Some of the oldest Native Americans said that even their ancestors had never spoken of a storm of this magnitude. Boston received around 40 in of snow, while some places north of the city reached up to 60 in. In Hampton, New Hampshire, the snow was so deep that people could only leave their houses from the second floor on the lee side of the house, implying actual snow depths of as much as 8 ft or more. Many single-story homes were buried completely, without even the chimney showing. On the larger residences, drifts reached the third-story window on the windward side. Large expanses of snow were 10–15 ft deep, with some significant drifts 20 ft deep.
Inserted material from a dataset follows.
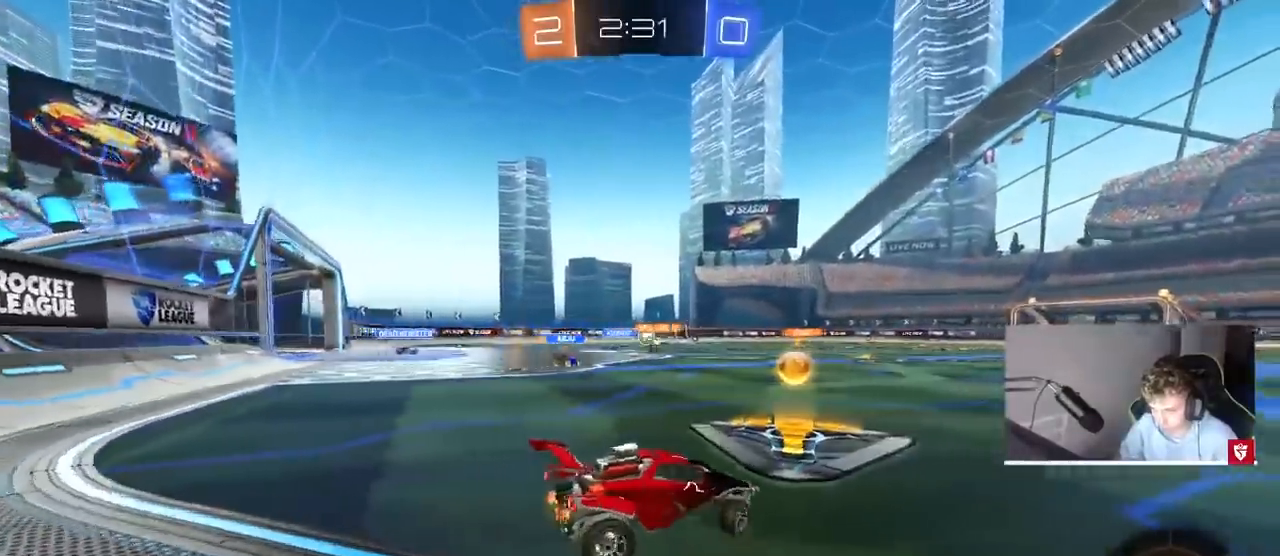
{"keys": ["w"], "mouse": ["left"], "events": [[100, "a", "up"], [367, "a", "down"], [433, "mouse_right", "down"], [467, "a", "up"], [467, "mouse_right", "up"]]}
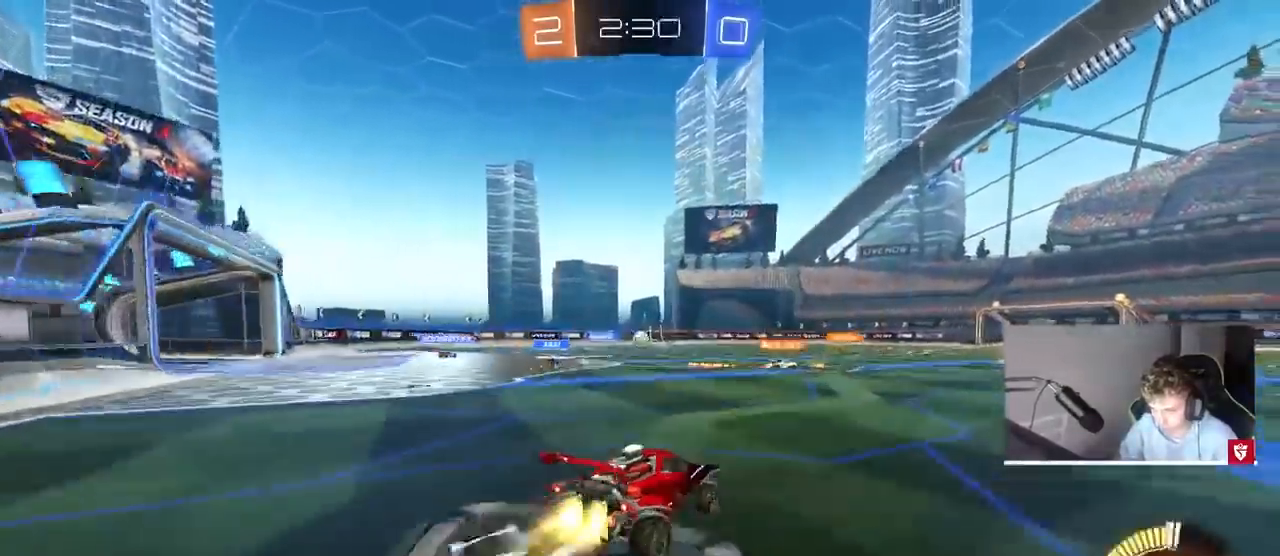
{"keys": ["d", "shift"], "mouse": [], "events": [[33, "d", "down"], [33, "shift", "down"], [67, "mouse_right", "down"], [133, "s", "down"], [133, "w", "up"], [267, "mouse_right", "up"], [400, "s", "up"], [500, "mouse_left", "up"]]}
The post roads were impassable until at least March 15, with the mailmen describing snow drifts 6–14 ft from Boston to Portsmouth more than a week after the storm. Travel was also impossible for a time from New York City to Boston.

The geographic scope of the storm is unknown, due to the scarce population and poor record-keeping of the day. Most information is known only from private diaries. The snow was known to be several feet deep around Philadelphia, New York City, New London, Connecticut, Boston and Portsmouth, New Hampshire.

==Damage and losses==
Many livestock lost their lives, either starving or freezing to death under tremendous drifts of snow. As many as 90–95% of the deer in the area died, either from starvation or predators, leading to many towns appointing "deer-reeves" to ensure their preservation. Many orchards were damaged, since the snow covered even the tops of many trees, and animals would graze among the upper branches where they usually could not.